As we have enlarged our government, we have diminished the individual.  Consider the now well-known evidence that proves that those who put more faith in government – liberals – give far less money to charity than do those who do not – conservatives.  Conservatives generally give about three times more to charity than do liberals (or Progressives) in raw dollars, and despite (based on place of residence paired with voting habits) living in places with much lower per capita incomes.  Pretty much everyone gives more to charity than Vice President Biden who averages $369 a year for the past ten years.

Today, about half of the American public pay no federal income taxes, and many collect more from the government in payments than they provide in taxes.  Yet we are barraged by calls for the “rich” to pay their “fair share” of taxes despite the fact that the top 10 percent of earners provide more than 70 percent of all taxes collected.

The size and scope of government can and does affect private choices.  Policy makers know they can affect behavior by a series of incentives and disincentives.  Perhaps unintentionally, they have developed a system that squashes the opportunity for virtue while themselves providing myriad examples of lives lived successfully with shame.

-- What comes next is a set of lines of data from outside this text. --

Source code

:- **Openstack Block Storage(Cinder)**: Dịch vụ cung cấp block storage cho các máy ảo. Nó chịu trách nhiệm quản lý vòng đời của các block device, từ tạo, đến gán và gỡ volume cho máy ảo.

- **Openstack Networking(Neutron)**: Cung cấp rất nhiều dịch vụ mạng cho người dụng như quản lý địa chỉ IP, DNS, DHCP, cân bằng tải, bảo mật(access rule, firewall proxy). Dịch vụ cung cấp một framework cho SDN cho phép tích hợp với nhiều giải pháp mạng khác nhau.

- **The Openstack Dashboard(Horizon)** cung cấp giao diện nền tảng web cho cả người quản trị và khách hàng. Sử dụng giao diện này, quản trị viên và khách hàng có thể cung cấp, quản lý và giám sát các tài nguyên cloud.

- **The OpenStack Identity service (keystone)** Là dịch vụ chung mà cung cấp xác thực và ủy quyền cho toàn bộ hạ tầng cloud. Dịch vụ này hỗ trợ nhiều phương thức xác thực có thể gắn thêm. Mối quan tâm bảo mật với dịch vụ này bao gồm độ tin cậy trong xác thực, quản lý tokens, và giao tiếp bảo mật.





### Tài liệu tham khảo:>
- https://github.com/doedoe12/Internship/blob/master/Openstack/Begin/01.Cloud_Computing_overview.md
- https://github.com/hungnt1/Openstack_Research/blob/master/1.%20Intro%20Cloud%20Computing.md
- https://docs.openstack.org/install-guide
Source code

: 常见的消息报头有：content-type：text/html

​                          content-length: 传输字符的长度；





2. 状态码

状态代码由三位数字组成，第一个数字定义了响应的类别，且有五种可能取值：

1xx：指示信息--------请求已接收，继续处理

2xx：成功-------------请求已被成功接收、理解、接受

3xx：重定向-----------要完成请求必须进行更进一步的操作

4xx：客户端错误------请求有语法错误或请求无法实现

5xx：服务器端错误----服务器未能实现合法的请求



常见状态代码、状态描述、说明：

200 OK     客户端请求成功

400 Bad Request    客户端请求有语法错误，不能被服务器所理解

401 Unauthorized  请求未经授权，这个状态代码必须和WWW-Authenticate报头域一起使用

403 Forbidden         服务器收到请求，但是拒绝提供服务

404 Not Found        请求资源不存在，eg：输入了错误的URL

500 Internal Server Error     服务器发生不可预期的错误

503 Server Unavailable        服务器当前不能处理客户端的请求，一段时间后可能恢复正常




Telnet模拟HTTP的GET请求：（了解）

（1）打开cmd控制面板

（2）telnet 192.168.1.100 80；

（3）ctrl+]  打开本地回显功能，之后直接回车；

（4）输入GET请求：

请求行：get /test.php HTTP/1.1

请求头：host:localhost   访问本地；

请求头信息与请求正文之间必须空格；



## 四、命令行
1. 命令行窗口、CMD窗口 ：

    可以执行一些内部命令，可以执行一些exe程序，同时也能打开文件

Political arguments that excuse us from our obligations while scolding others to do more have no place in a republic.  Contrary to what Joe the Plumber was told, taking from some to give to others is not good for everyone – it is in fact good for no one.  As our nation reaches Greek levels of public debt and our society descends to Ancient Roman levels of decadence those who shape our public policy should be ashamed… if such a thing still existed.